— START —

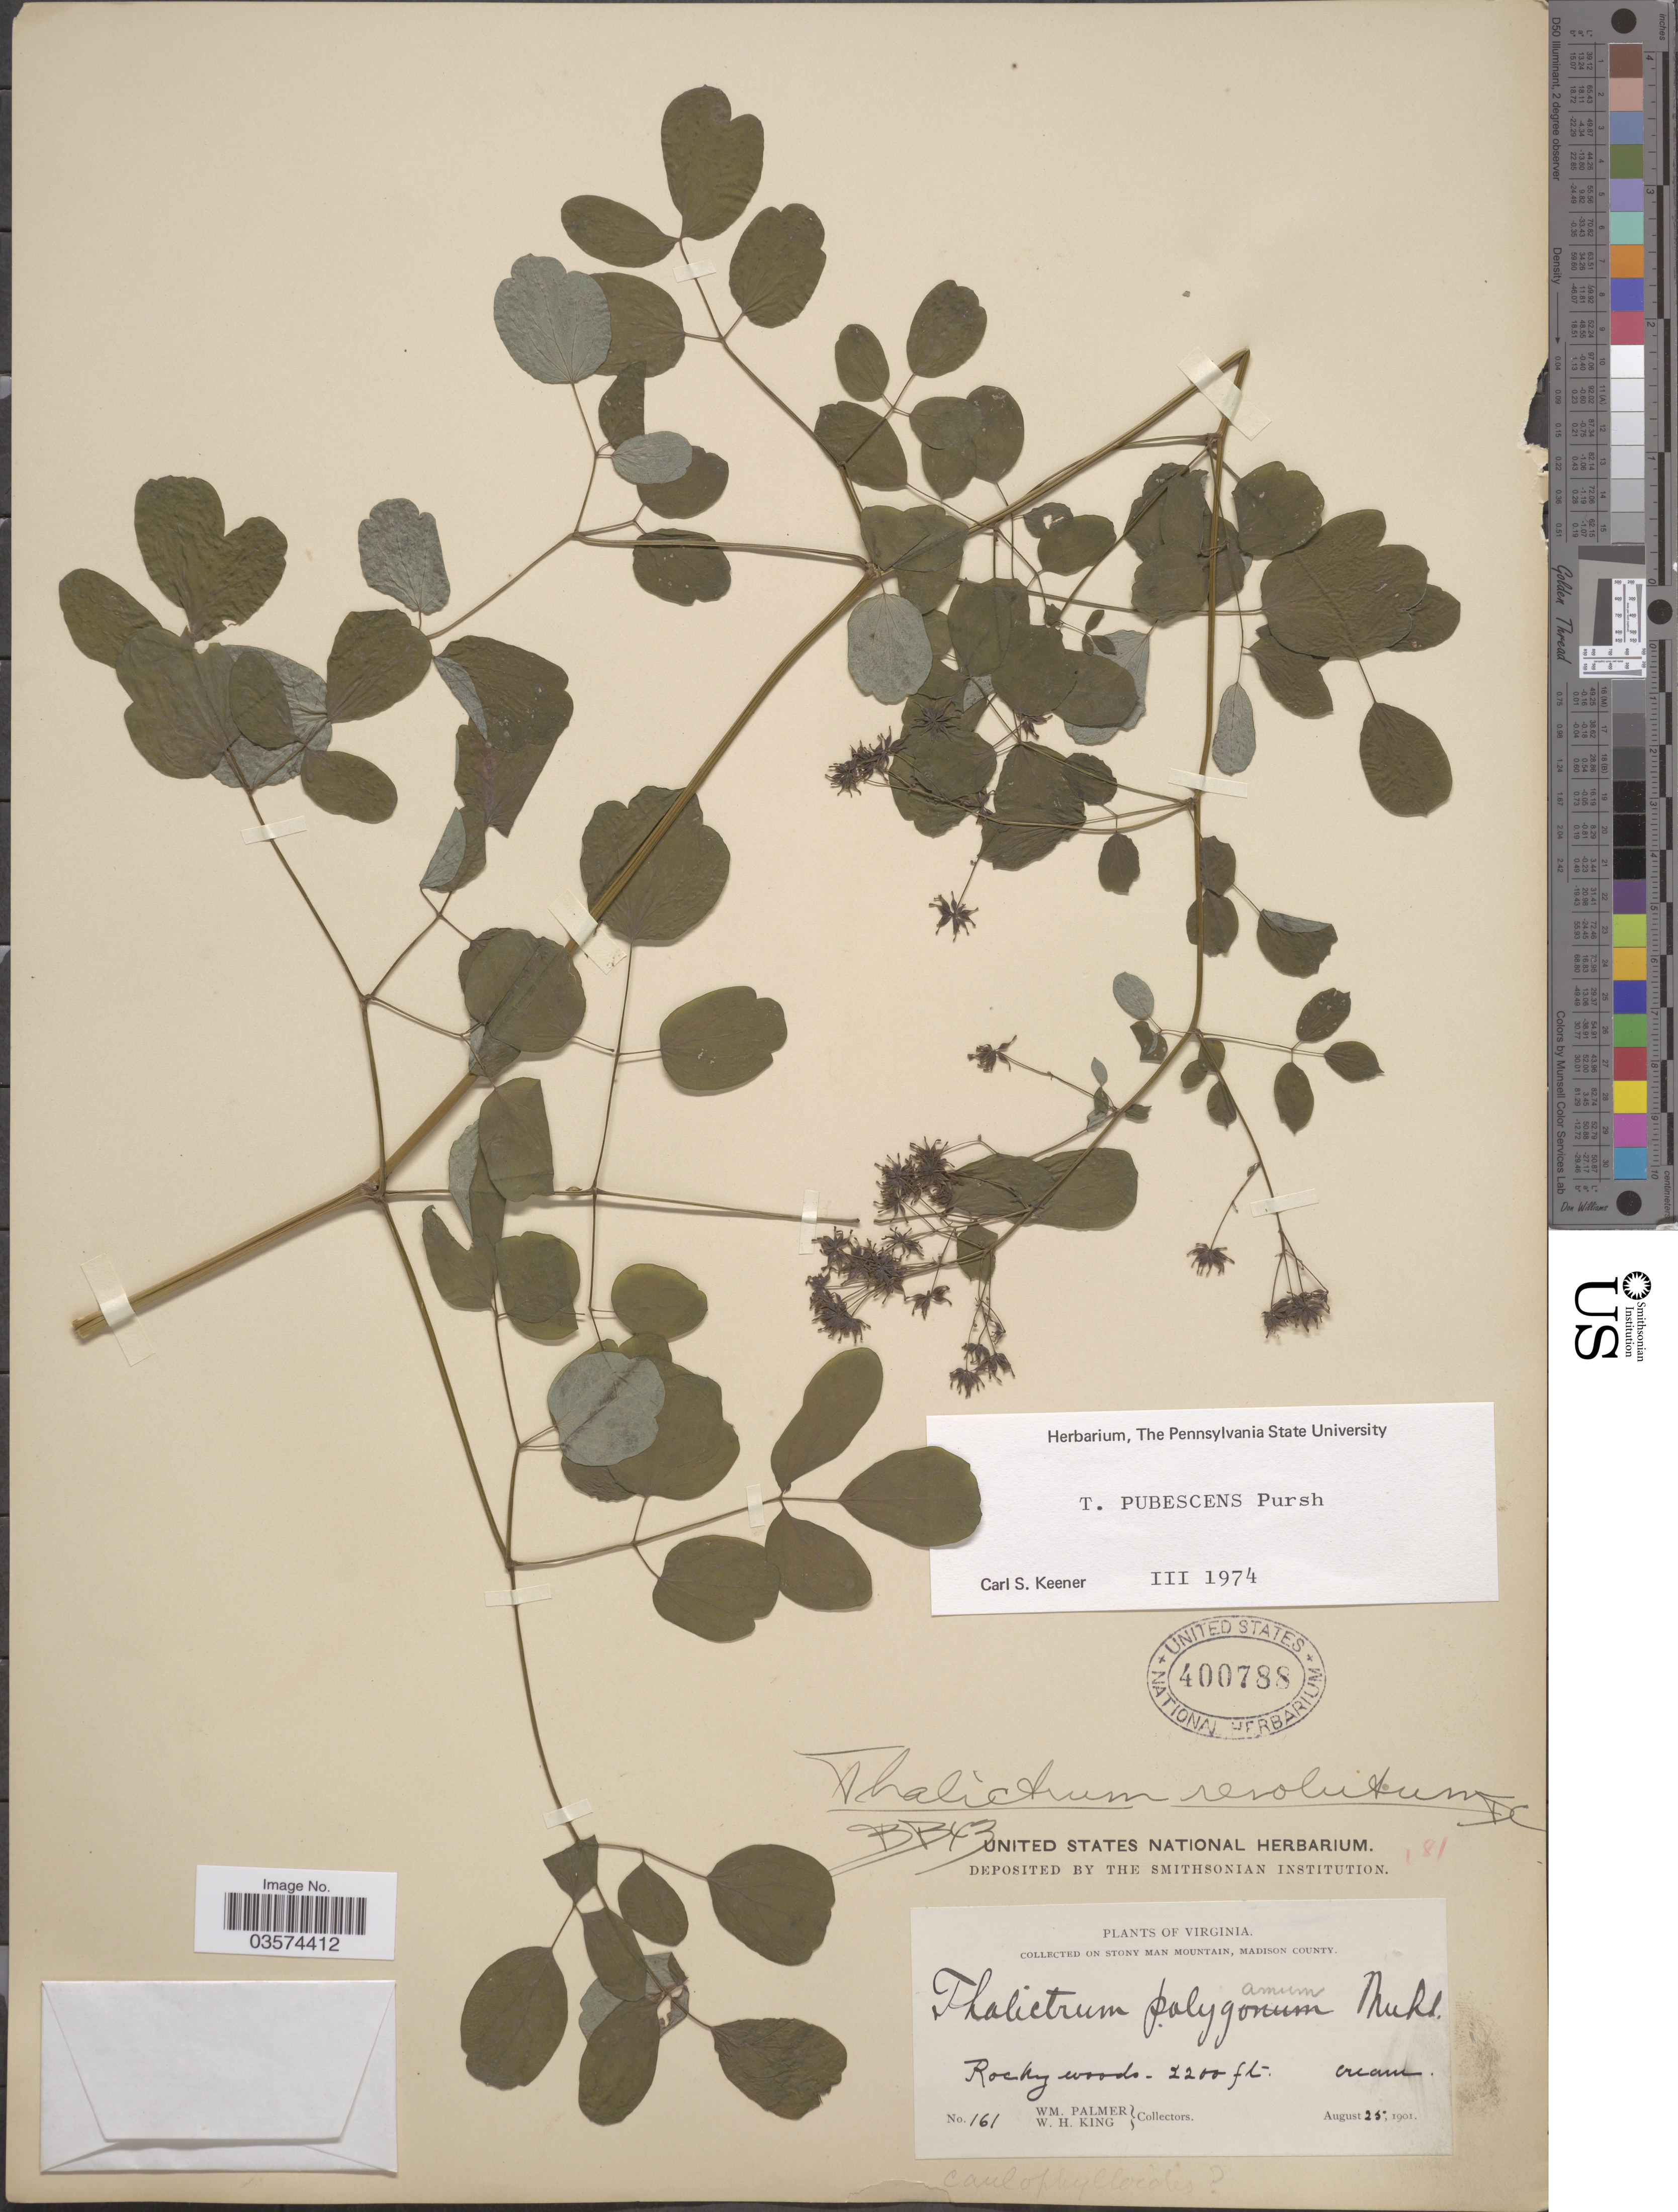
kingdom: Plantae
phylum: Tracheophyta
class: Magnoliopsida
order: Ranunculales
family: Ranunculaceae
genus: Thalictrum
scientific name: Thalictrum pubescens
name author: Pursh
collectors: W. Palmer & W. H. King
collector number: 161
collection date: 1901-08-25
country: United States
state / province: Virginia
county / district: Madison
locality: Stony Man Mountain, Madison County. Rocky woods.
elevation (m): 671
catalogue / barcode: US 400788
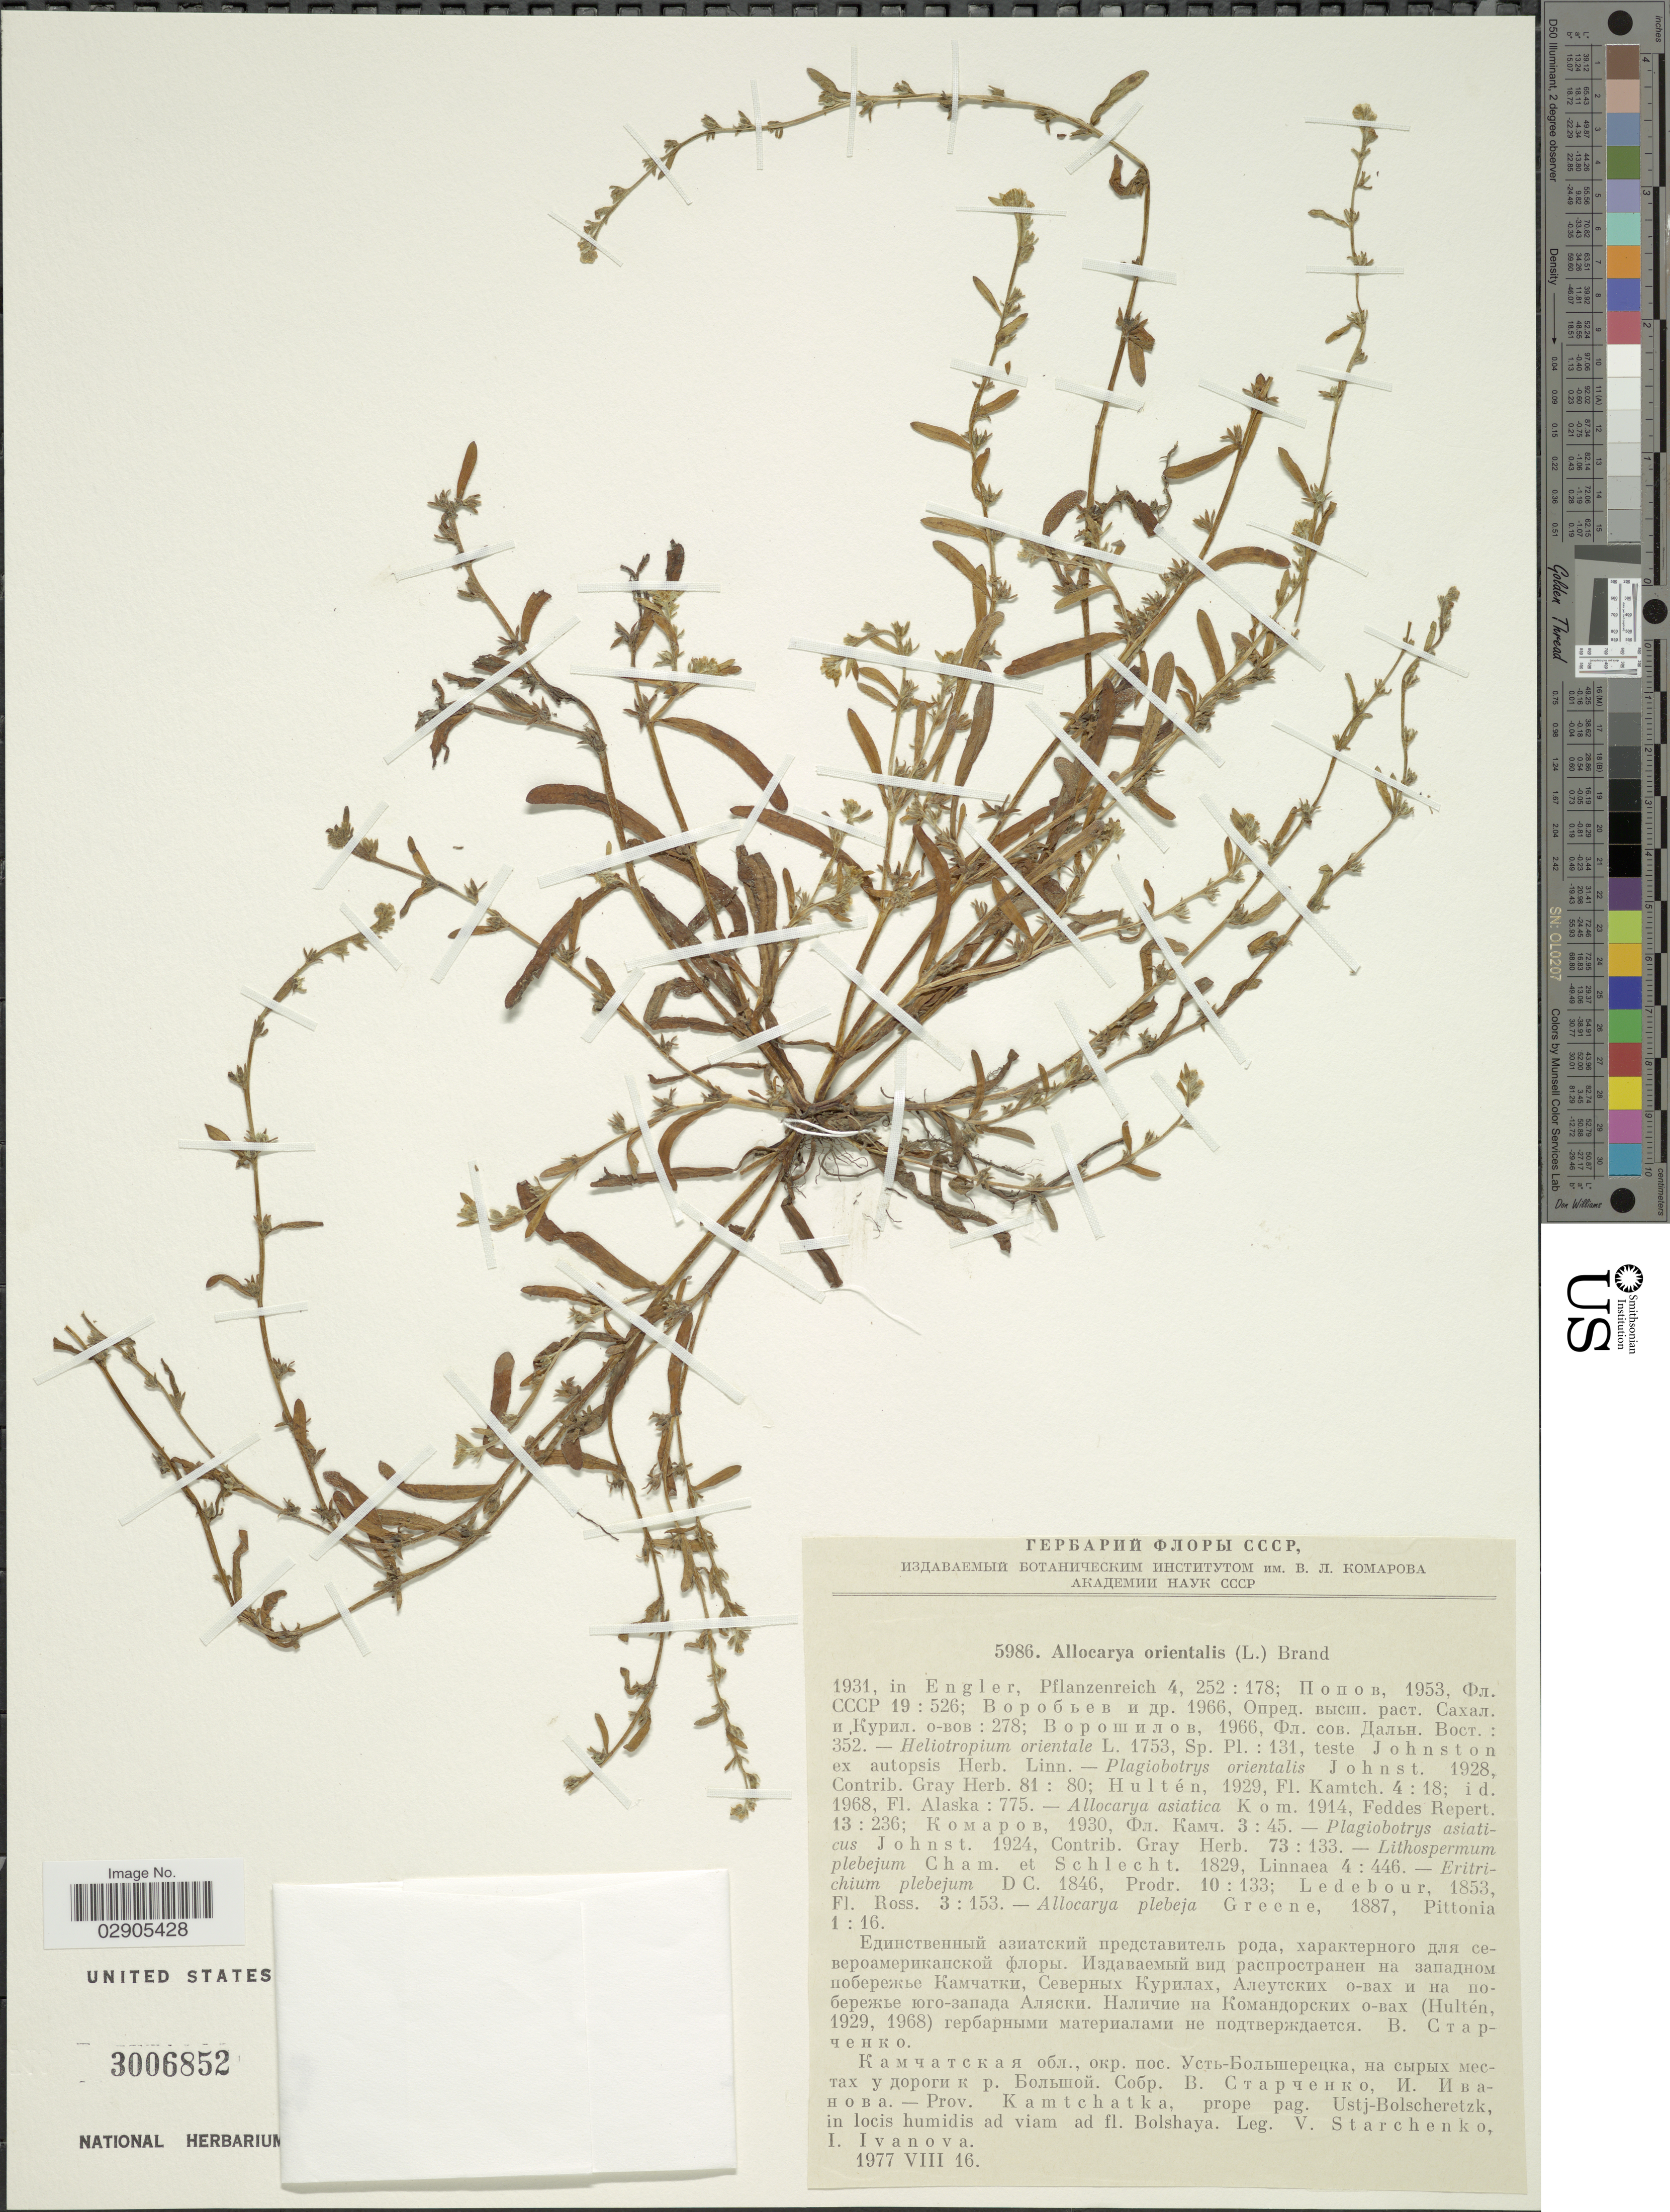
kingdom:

— END —

Task prompt
Copy the material above line for line without changing anything, and leave out the pictures.

Answer in full
kingdom: Plantae
phylum: Tracheophyta
class: Magnoliopsida
order: Ranunculales
family: Ranunculaceae
genus: Thalictrum
scientific name: Thalictrum pubescens
name author: Pursh
collectors: W. Palmer & W. H. King
collector number: 161
collection date: 1901-08-25
country: United States
state / province: Virginia
county / district: Madison
locality: Stony Man Mountain, Madison County. Rocky woods.
elevation (m): 671
catalogue / barcode: US 400788
kingdom:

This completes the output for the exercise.